Directed by Joseph Discher

Scenic Design by Jessica Parks

Lighting Design by Jill Nagle

Costume Design by Patricia E. Doherty

Sound Design by Steven Beckel

Production Stage Manager - Jennifer Tardibuono*


THE CAST

Ames Adamson* | Major General Benjamin Butler

David Sitler* | Major John B. Cary

Benjamin Sterling* | Lieutenant Kelly

John G. Williams* | Shephard Mallory

*member Actor's Equity

­The American Civil War was fought from 1861 to 1865. It remains to this day, the bloodiest conflict in American history with a total 620,000 military deaths.

It began when seven Southern slave states declared their secession and formed the Confederate States of America. The first six states to secede had the highest proportions of slaves in their populations--almost fifty per cent of their total population. Hostilities began on April 12th, 1861, when Confederate forces fired upon Fort Sumter, a key fort held by Union troops in South Carolina.

It is important to note that the Civil War did not begin as a fight to end slavery. Indeed, the Emancipation Proclamation was not issued until January of 1863. Rather, it began as a struggle to preserve the Union and to prevent the Southern states from seceding over the controversial issue of expanding slavery into the Western territories. As President Lincoln stated:

I consider the central idea pervading this struggle is the necessity that is upon us, of proving that popular government is not an absurdity. We must settle this question now, whether in a free government the minority have the right to break up the government whenever they choose. If we fail it will go far to prove the incapability of the people to govern themselves."

At the beginning of the Civil War, The Fugitive Slave Act of 1850 was still in effect, and President Lincoln had made a pledge not to interfere with slavery where it existed.

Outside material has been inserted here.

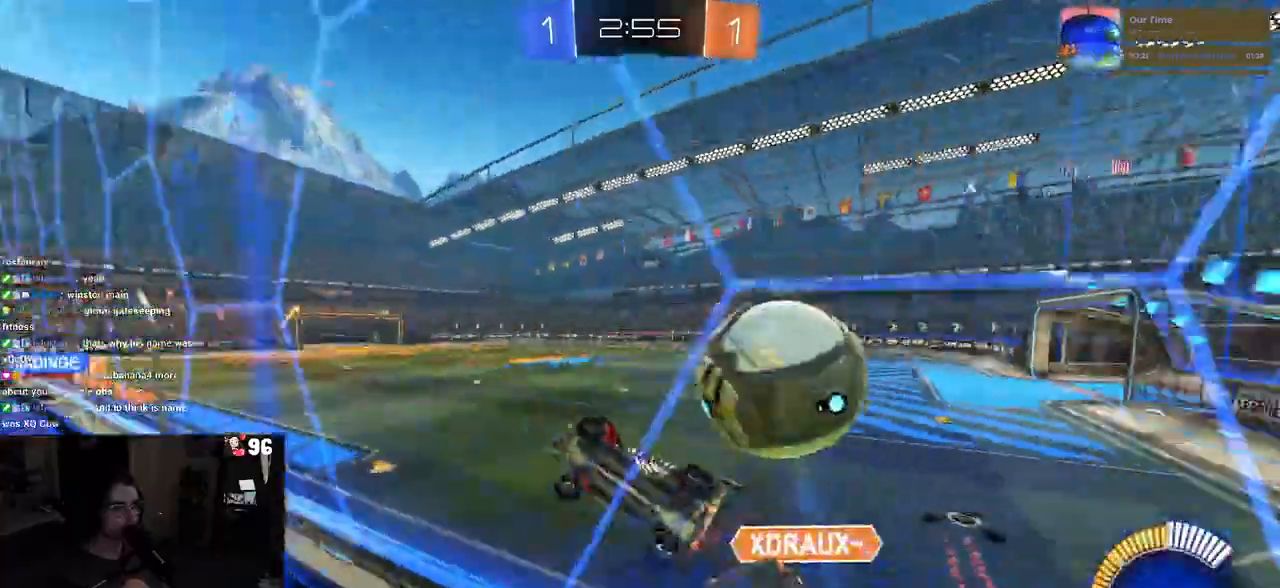
{"buttons": ["R2"], "left_stick": "right", "right_stick": "center", "events": [[233, "SQUARE", "down"], [400, "SQUARE", "up"]]}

Major General Benjamin Franklin Butler

Major General Benjamin Franklin Butler

Benjamin Franklin Butler (1818-1893) was born in Deerfield, New Hampshire and raised in Lowell Massachusetts, where his mother was a proprietor of a boarding house for textile-mill workers. His father, John, had fought in the War of 1812 and later became a privateer, dying of yellow fever in the Caribbean. As a boy, Butler was an eager student and avid reader. He was enticed by the stories of elderly neighborhood men who had fought in the Revolutionary War, and dreamed of a military career himself. Despite his desire to attend the U.S. Military Academy at West Point, he was rejected, and instead attended Waterbury College where he decided to study law. Admitted to the Massachusetts bar in 1840, he began practicing in Lowell and quickly gained a reputation as a tenacious courtroom opponent. His business grew along with his formidable reputation, and he soon opened an office in Boston. In 1844, Butler married Sarah Hildreth, an accomplished actress who had appeared on the New York stage. They had one daughter and two sons. In 1845, at the age of twenty-seven, he was admitted to the Bar of the U.S. Supreme Court, making him possibly the youngest attorney to argue a case before the High Court. He was soon drawn into politics, and was elected to the Massachusetts House of Representatives in 1853, advancing to a seat in the state Senate in 1859. In the time leading up to the 1860 presidential elections, Butler had emerged as one of New England's more prominent politicians, and had been elected brigadier-general of Massachusetts militia. Within days after the Confederate assault on Fort Sumter, Butler raised a regiment and led his troops to Washington to protect the Capitol. Shortly thereafter, he assigned the command of Fort Monroe in Virginia. Over the next four years Butler became one of the most colorful personalities (and most disliked generals) of the war.

On May 23, 1861, a mere five weeks after the beginning of the American Civil War, three slaves made their escape from Sewell’s Point Virginia. At midnight, they took a small boat across the water and in the early light of dawn approached the walls of the Union Fort Monroe. They did not know if they would see their families again. They did not know if they would be returned to their owners and be punished or killed. But the great risk they took would mark the beginning of the end of slavery in America.

It has been a pleasure and a privilege to bring Richard Strand’s powerful and well-crafted play to the 59E59. For the better part of two decades I have been working primarily on plays by dead playwrights—so it has been particularly rewarding to come across a new play of such importance and relevance. Not only does Butler center on the most defining historic event of our country, the American Civil War, it tells a crucial story that many of us never knew. Perhaps most important, it does this against the backdrop of something larger and more powerful than the conflict itself—humanity. At its core, Butler is ultimately about the journey of changing our perspective.

In a small military office, two men match wits. They challenge each other in a heated debate. A third man is drawn into the conflict. Slowly but surely, each person begins to see things differently than they have before. It is a difficult process, and yet it is the key to all understanding, compassion, acceptance, forgiveness and redemption; the ability to see things from another person’s point of view. How much violence and intolerance would cease, whether against people of different races, religions, or sexual orientation, if we could truly “see things differently?”